We have succeeded to a degree in building apps that generally have good user experience. However, we face a new challenge, the issue of engagement. The average user spends more than 15 minutes to 1 hour in apps built by Hubtel. Only a maximum of 15% of total active users within a month come back within a day. This poses a serious concern since apps which are not frequently are marked as in-active by the operating systems and are usually suggested for deletion. To combat this, we need to make sure our app can engage the user based on past behaviors in a manner that is extremely helpful but not disturbing. There seems to be a way to achieve this using our analytics events complementing a new engine. This engine, the Local Engagement Engine is simple but has the potential of incredible outcomes.

Overview

The local engagement engine is designed to enhance user interaction by delivering targeted in-app messages and notifications. This is achieved by monitoring user events, matching these events to predefined engagement behaviors, and managing an engagement artifact queue to optimize the timing and relevance of messages sent to users.

Workflow Description

  1. Event Capture: Each user interaction with the app triggers an event. This can range from opening the app to engaging with specific features.
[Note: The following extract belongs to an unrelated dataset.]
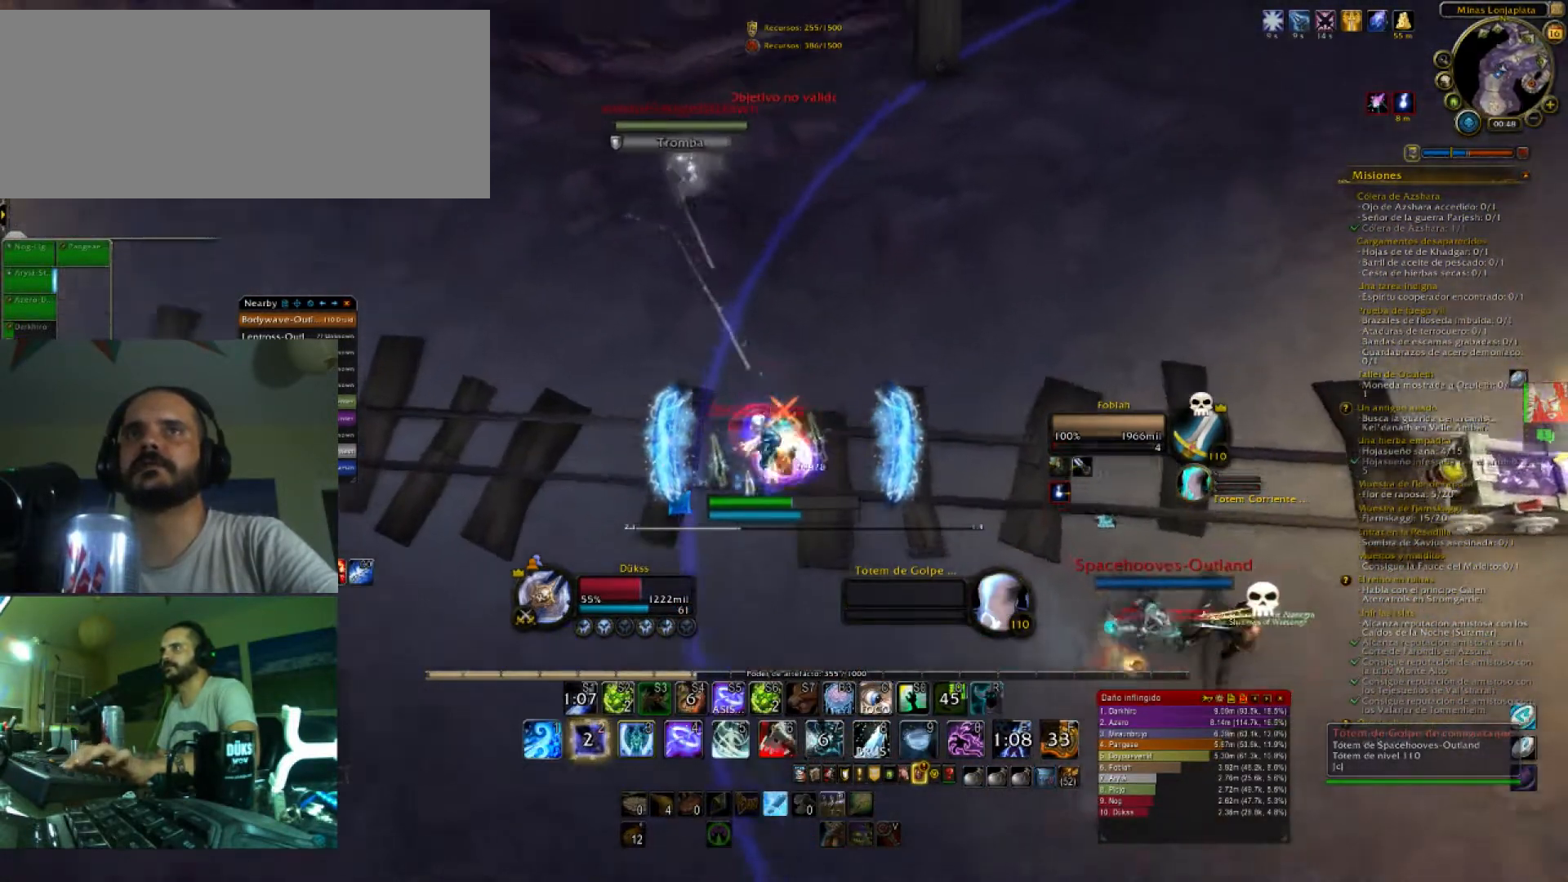
{"keys": ["a"], "events": [[66, "3", "up"], [66, "d", "down"], [167, "3", "down"], [267, "3", "up"], [367, "3", "down"], [400, "a", "down"], [400, "w", "up"], [433, "d", "up"], [500, "3", "up"]]}
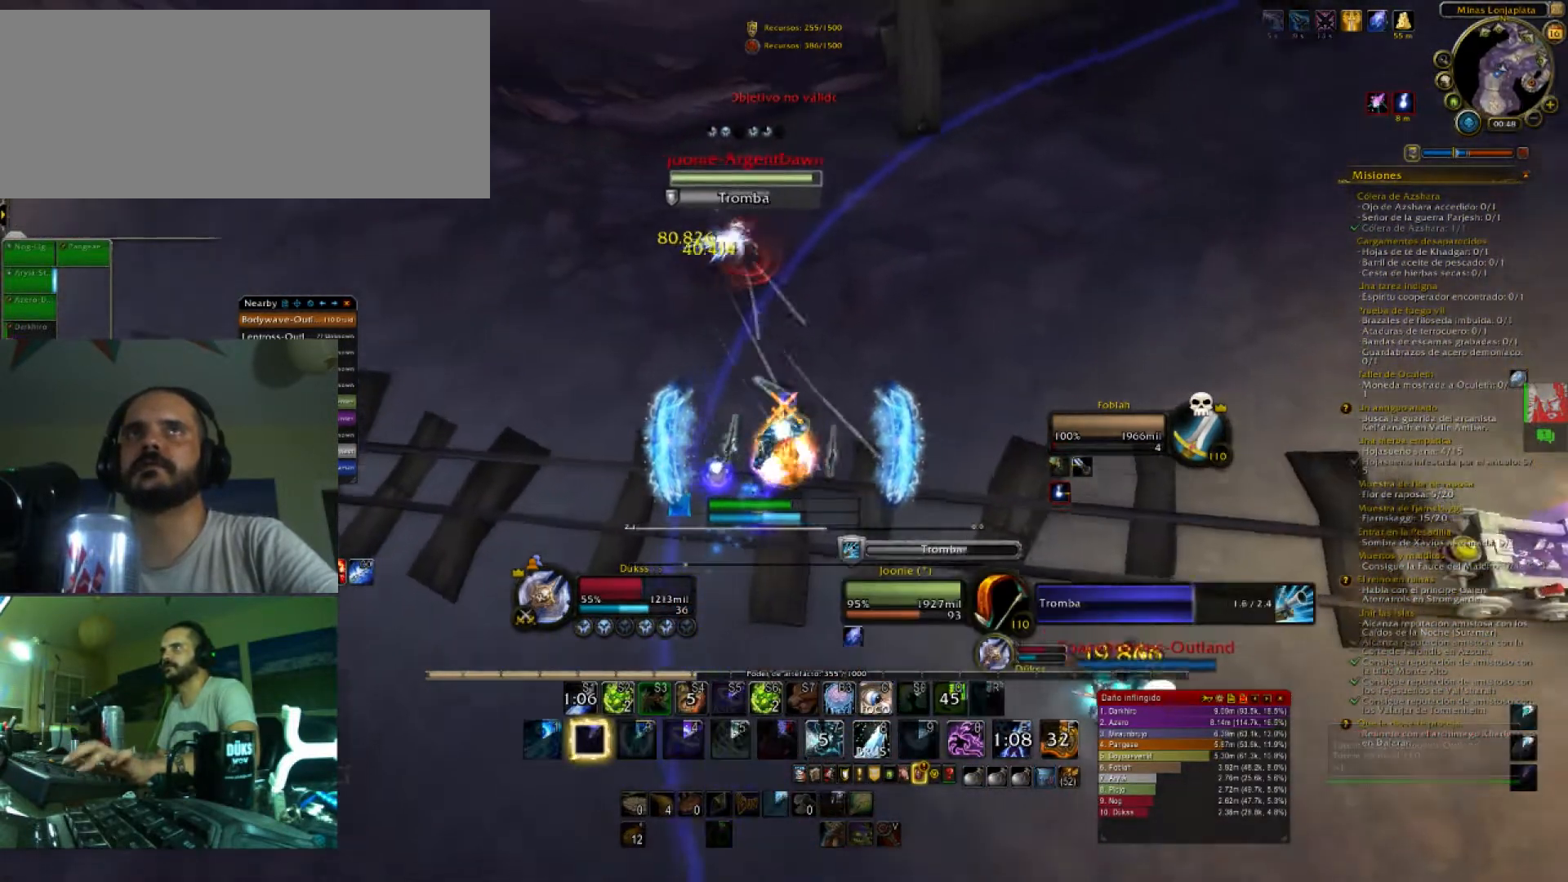
{"keys": ["3", "d"], "events": [[34, "3", "down"], [34, "s", "down"], [134, "a", "up"], [200, "3", "up"], [267, "3", "down"], [367, "3", "up"], [367, "d", "down"], [434, "s", "up"], [467, "3", "down"]]}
  2. Behavior Matching: Captured events are evaluated by the Event to Engagement Behaviour Matcher to determine if they correlate with predefined engagement behaviors. This decision point routes the process either towards creating an engagement artifact if a match is found or loops back to event capture if no relevant behavior is identified.

  3. Engagement Artifact Creation: When a matching engagement behavior is identified, an Engagement Artifact is created. This artifact is tailored to the user’s recent activity and designed to enhance engagement, such as through a personalized notification or an in-app message.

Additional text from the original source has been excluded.